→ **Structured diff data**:
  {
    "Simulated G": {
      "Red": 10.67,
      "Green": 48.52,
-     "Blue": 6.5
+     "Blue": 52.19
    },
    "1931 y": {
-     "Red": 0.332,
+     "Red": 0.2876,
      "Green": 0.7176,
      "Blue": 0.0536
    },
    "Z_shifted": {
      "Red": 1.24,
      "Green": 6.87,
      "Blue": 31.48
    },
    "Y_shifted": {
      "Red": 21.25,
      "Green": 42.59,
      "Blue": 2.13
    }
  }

==

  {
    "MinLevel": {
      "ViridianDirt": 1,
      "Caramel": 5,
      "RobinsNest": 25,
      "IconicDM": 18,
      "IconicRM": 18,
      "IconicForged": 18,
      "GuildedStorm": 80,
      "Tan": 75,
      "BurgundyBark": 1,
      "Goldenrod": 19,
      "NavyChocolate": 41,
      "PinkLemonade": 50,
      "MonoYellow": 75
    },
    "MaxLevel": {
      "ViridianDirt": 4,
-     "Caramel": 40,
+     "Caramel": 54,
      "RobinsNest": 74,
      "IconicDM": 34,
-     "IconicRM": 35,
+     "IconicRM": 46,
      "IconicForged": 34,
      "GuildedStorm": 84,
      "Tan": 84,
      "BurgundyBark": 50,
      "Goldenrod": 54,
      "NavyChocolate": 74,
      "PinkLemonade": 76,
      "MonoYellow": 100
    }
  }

...

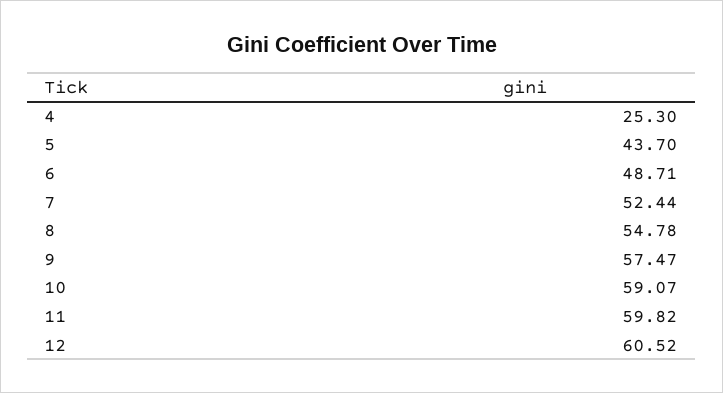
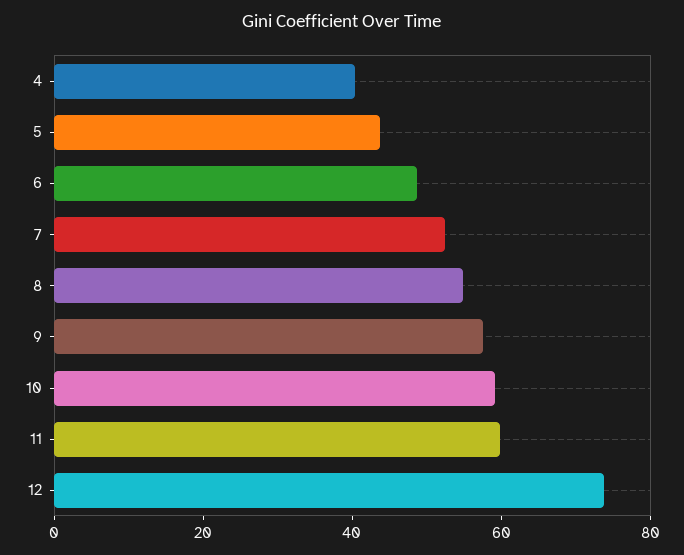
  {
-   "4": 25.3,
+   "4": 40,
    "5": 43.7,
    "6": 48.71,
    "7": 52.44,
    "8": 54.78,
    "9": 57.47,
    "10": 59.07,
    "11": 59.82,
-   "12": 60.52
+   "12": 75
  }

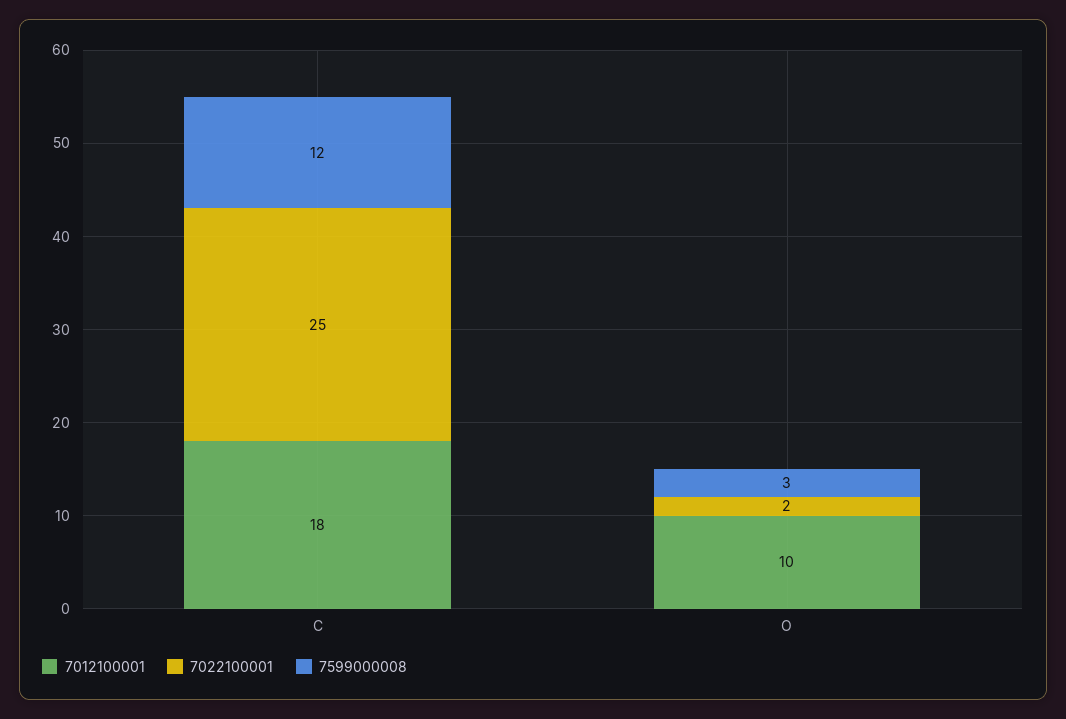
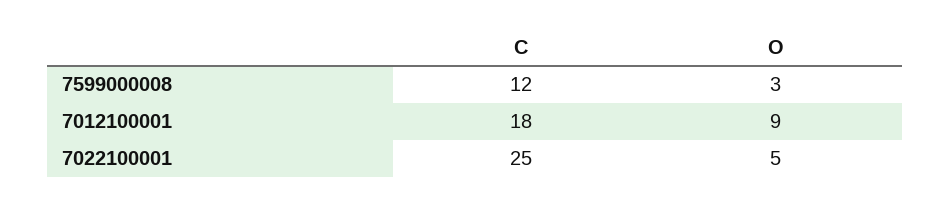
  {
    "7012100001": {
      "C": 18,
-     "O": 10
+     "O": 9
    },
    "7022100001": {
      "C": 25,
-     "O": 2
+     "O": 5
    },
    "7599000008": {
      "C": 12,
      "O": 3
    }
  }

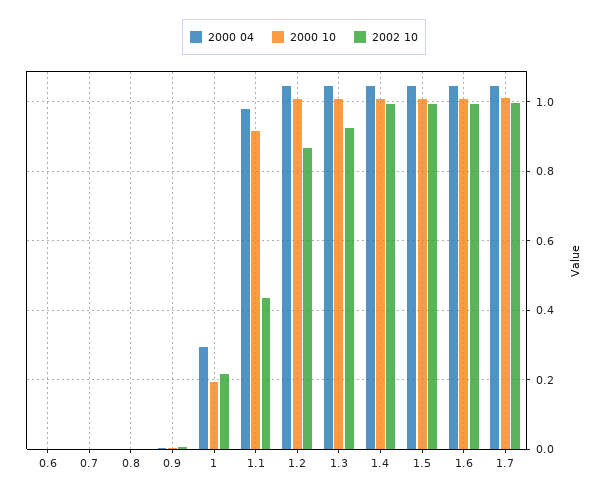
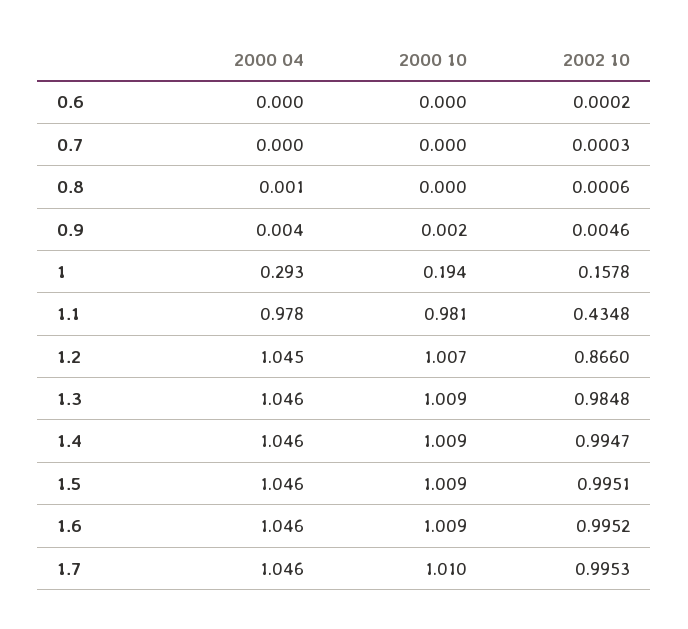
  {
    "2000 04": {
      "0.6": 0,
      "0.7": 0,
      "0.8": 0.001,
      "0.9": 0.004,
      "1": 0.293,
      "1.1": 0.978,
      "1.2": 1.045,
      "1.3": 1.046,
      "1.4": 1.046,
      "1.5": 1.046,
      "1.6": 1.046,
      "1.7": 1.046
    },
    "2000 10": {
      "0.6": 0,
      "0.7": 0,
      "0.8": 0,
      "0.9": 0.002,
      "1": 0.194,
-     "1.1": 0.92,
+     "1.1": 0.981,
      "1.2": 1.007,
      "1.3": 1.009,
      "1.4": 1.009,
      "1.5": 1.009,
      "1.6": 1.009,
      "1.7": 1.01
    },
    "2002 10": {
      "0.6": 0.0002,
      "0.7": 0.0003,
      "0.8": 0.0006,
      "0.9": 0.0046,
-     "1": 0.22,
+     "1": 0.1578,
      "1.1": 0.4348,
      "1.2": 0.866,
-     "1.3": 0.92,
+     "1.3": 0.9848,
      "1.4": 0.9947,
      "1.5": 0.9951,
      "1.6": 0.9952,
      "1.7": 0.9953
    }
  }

→ **WHAT IS BEING ASKED**: The answer is a single number: how many lines in the data above hold the string "NavyChocolate".

→ **ANSWER SECTION**: 2